Batsa GM Johnny Moloto commented that: “The latest Ipsos study provides compelling evidence that criminals continue to dominate the tobacco trade in South Africa … These criminals are hiding in plain sight, robbing the fiscus of vital revenue when it is more necessary. They are destroying legitimate businesses and jobs as national unemployment rates hit record highs. “
Moloto added that illicit tobacco sales “should be addressed with the utmost urgency … They are depriving the fiscus of over 19 billion rupees a year”.
Is SARS doing enough to eradicate the illicit tobacco trade?
Since Edward Kieswetter was appointed commissioner of SARS, there has been an increase in successful interventions against the illicit tobacco trade.
In February, searches and seizures of companies and cigarette manufacturers were carried out in KwaZulu-Natal, the Western Cape and Gauteng. Master cases worth R51 million seized. A main crate contains 50 cartons or 10,000 cigarettes.
In March, 2.31 million cigarette and narcotic sticks were seized from residences belonging to a well-known cigarette vendor in Phoenix, Durban.
Kieswetter said Sars is “building its ability to make it difficult and expensive for those traders who choose not to comply”.
However, SARS canceled the track and trace tender in 2020 and there are no indications that it intends to change the current system currently in place to control the illicit tobacco trade.

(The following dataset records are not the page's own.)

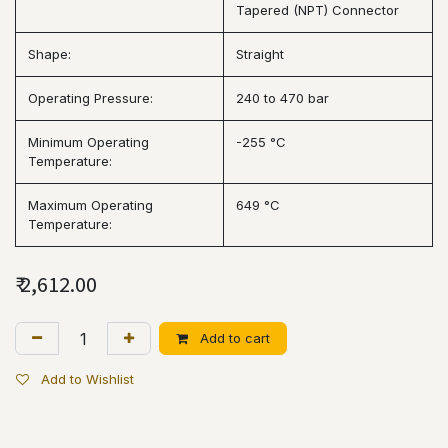
Tapered (NPT) Connector
Shape:
Straight
Operating Pressure:
240 to 470 bar
Minimum Operating
-255 °C
Temperature:
Maximum Operating
649 °C
Temperature:
₹
2,612.00
Add to cart
Add to Wishlist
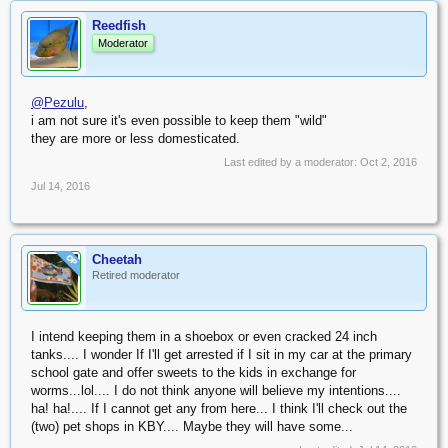
Reedfish
Moderator
@Pezulu
,
i am not sure it's even possible to keep them "wild"
they are more or less domesticated.
Last edited by a moderator:
Oct 2, 2016
Jul 14, 2016
Cheetah
OP
Retired moderator
I intend keeping them in a shoebox or even cracked 24 inch
tanks.... I wonder If I'll get arrested if I sit in my car at the primary
school gate and offer sweets to the kids in exchange for
worms...lol.... I do not think anyone will believe my intentions....
ha! ha!.... If I cannot get any from here... I think I'll check out the
(two) pet shops in KBY.... Maybe they will have some...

Moneyweb asked Moloto for his views on how to eradicate the illicit tobacco trade.
He replied that the illicit trade in SA is “multifaceted” and that Batsa “asks SARS to take several steps to eliminate it”, listing these steps as follows:
- All manufacturers must comply with Sars production counter rules.
- SA should immediately introduce a minimum retail price of R28 for a pack of 20 cigarettes.

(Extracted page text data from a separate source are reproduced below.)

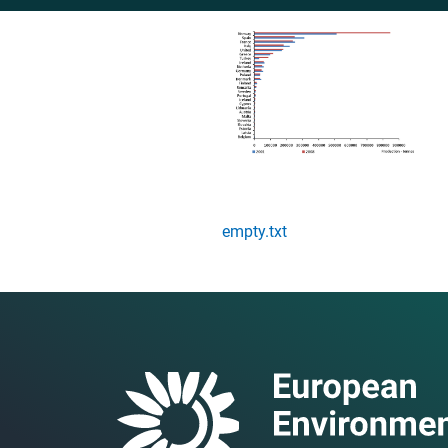
empty.txt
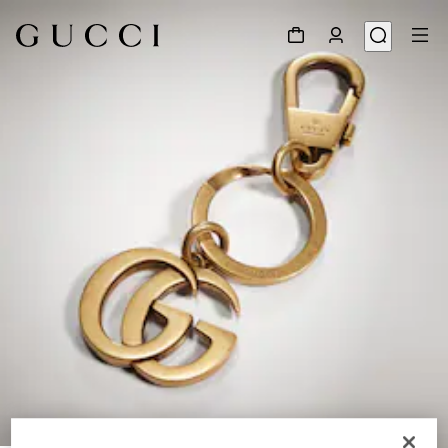
1
/
2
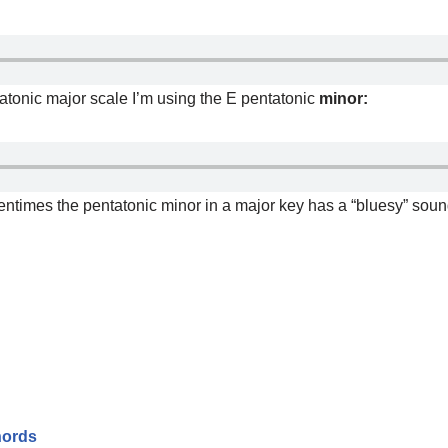
tatonic major scale I’m using the E pentatonic
minor:
entimes the pentatonic minor in a major key has a “bluesy” sound 
hords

- South Africa must implement stricter controls on all producers and borders and SARS should immediately implement its CCTV regulation.
- The country must ratify the WHO [World Health Organisation] Illegal trade protocol to combat illicit trade.
- South Africa should adopt a comprehensive tracking and tracing system aligned with the WHO Illicit Trade Protocol across the tobacco industry.